Question

The sum of two non–zero numbers is $4$.

The minimum value of the sum of their reciprocals is

• A. $\frac{3}{4}$
• B. $\frac{6}{5}$
• C. $1$
• D. None of these.

Answer 1

The correct option is C

$1$

Explanation of the correct option:

Step 1. Find the function

Let two non-zero numbers are $x$ and $y$.

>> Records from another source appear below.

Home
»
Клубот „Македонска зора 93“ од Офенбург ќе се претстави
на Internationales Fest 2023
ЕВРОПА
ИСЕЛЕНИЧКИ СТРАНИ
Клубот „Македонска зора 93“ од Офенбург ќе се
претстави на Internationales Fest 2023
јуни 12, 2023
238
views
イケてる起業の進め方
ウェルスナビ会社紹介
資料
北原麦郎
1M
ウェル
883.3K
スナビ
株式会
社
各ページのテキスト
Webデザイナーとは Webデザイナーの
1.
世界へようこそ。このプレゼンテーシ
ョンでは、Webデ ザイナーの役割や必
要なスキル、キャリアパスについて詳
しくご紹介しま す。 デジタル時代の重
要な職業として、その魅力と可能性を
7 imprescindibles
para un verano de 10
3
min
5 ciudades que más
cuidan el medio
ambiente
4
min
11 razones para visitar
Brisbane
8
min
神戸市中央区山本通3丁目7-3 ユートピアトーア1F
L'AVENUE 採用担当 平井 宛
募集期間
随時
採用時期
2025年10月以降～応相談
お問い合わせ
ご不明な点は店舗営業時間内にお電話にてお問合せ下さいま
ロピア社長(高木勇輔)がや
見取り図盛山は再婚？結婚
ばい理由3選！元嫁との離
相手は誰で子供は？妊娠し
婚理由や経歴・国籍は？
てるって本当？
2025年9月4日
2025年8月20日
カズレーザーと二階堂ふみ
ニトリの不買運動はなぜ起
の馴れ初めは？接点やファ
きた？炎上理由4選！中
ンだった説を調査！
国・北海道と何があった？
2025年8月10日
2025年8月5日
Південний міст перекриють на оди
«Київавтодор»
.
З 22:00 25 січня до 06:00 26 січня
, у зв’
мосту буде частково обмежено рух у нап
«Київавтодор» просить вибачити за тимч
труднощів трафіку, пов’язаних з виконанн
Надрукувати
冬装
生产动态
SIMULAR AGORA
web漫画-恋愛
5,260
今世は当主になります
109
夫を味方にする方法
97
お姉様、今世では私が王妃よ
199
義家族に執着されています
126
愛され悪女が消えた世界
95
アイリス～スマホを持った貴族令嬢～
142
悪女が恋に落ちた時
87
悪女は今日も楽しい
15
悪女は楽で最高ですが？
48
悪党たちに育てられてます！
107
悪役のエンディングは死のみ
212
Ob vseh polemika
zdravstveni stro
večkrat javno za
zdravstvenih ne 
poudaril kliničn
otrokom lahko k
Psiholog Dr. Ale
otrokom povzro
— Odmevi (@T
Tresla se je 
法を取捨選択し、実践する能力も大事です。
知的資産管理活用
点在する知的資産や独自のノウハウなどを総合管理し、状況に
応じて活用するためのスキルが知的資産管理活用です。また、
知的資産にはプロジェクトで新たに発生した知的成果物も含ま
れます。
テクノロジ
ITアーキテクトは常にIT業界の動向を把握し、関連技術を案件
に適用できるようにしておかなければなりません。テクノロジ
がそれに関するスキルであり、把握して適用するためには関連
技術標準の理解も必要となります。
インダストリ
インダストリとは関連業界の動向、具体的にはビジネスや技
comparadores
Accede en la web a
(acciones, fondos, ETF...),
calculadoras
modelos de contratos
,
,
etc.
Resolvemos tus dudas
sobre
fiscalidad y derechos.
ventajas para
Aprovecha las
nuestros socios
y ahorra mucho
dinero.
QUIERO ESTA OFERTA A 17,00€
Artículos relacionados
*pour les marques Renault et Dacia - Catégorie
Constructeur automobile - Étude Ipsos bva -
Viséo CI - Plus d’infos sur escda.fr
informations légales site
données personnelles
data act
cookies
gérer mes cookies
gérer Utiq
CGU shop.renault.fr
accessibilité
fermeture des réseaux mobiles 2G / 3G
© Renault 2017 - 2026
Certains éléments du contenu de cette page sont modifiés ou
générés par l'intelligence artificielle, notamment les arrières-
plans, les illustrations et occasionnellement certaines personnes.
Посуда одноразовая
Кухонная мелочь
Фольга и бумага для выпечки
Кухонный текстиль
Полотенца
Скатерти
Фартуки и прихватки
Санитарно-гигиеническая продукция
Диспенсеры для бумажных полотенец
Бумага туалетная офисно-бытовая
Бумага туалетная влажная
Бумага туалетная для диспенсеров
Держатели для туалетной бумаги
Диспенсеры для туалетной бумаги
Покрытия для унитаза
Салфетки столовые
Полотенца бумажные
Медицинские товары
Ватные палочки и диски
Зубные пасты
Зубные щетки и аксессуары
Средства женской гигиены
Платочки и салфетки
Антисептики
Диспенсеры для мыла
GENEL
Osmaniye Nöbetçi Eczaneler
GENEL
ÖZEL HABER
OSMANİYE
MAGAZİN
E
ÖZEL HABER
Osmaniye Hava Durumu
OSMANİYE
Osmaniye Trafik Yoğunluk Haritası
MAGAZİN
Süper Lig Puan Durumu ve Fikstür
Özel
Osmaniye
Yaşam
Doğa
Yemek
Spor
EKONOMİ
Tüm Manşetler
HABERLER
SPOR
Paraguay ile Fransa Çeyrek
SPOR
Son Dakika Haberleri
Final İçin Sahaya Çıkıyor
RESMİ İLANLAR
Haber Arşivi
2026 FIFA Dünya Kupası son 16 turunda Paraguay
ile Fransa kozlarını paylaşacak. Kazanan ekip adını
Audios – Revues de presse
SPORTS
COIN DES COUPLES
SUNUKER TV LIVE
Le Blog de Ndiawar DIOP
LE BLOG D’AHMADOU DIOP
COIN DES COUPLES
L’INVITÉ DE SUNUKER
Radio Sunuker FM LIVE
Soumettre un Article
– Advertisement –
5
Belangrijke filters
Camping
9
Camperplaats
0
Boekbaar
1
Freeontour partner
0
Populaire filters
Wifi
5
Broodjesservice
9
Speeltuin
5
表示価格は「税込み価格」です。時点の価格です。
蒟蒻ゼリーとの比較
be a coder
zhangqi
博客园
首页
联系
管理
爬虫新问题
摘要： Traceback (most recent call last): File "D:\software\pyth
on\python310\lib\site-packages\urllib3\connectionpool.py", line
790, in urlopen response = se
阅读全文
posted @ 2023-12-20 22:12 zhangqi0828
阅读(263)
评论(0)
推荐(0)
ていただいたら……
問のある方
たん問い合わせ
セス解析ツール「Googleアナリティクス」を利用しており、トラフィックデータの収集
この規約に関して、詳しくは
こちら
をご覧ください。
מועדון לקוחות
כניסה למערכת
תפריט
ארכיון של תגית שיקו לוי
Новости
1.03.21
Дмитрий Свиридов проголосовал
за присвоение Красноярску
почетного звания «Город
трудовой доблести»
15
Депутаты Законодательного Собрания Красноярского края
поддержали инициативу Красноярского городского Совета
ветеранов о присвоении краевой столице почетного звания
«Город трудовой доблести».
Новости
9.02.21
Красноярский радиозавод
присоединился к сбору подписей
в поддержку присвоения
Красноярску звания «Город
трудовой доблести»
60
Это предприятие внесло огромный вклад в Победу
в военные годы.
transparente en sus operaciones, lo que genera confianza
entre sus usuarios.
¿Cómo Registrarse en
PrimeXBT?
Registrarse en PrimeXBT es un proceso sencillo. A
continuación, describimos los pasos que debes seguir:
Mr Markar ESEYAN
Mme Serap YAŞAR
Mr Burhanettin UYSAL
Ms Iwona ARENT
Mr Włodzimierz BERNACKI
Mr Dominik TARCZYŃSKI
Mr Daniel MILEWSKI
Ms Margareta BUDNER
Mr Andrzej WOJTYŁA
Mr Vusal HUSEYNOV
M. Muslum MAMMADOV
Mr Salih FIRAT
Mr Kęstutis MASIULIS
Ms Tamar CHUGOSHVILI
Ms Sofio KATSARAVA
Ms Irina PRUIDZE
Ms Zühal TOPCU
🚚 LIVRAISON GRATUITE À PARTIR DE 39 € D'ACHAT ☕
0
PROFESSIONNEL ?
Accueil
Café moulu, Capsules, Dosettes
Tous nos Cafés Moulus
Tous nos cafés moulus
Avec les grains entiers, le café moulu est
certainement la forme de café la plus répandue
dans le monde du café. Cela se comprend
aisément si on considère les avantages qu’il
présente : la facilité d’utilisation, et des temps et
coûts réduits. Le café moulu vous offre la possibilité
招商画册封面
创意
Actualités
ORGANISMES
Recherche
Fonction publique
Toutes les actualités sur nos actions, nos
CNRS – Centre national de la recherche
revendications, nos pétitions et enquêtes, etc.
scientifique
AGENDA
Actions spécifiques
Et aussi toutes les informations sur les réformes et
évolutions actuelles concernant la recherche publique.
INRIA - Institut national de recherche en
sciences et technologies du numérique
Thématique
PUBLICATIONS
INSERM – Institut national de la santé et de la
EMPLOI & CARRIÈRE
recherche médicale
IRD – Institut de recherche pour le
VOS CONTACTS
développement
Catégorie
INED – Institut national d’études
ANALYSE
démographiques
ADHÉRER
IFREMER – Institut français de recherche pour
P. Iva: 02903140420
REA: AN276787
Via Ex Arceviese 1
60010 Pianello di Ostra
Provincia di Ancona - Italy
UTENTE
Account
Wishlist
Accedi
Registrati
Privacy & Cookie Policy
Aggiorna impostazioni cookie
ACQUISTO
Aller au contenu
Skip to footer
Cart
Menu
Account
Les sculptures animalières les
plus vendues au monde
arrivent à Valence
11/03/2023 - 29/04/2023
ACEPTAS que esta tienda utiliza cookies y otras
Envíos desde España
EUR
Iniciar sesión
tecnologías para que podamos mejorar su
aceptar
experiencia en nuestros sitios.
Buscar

Given : The sum of two non–zero numbers is $4$.

$x+y=4$

$\Rightarrow$ $y=4-x$

Thus sum of the reciprocals is,

$$\begin{gathered} \frac{1}{x}+\frac{1}{y} \\ \Rightarrow \frac{x+y}{xy} \\ \Rightarrow \frac{4}{x(4-x)} \end{gathered}$$

Let $f\left(x\right)=\frac{4}{4x-x^2}$

Step 2. Find the minimum value

$f\left(x\right)=\frac{4}{4x-x^2}$

For extremum $f\text{'}\left(x\right)=0$

$$\begin{gathered} \Rightarrow f\text{'}\left(x\right)=\frac{-4(4-2x)}{{(4x-x^2)}^{2^{}}} \\ \Rightarrow \frac{-4(4-2x)}{{(4x-x^2)}^2}=0 \\ \Rightarrow 4-2x=0 \\ \Rightarrow x=2 \end{gathered}$$

$\therefore y=2$

Therefore, minimum of $\left(\frac{1}{x}+\frac{1}{y}\right)$$=\frac{1}{2}+\frac{1}{2}$

minimum of $\left(\frac{1}{x}+\frac{1}{y}\right)$$=1$

Hence, option (C) is the correct option.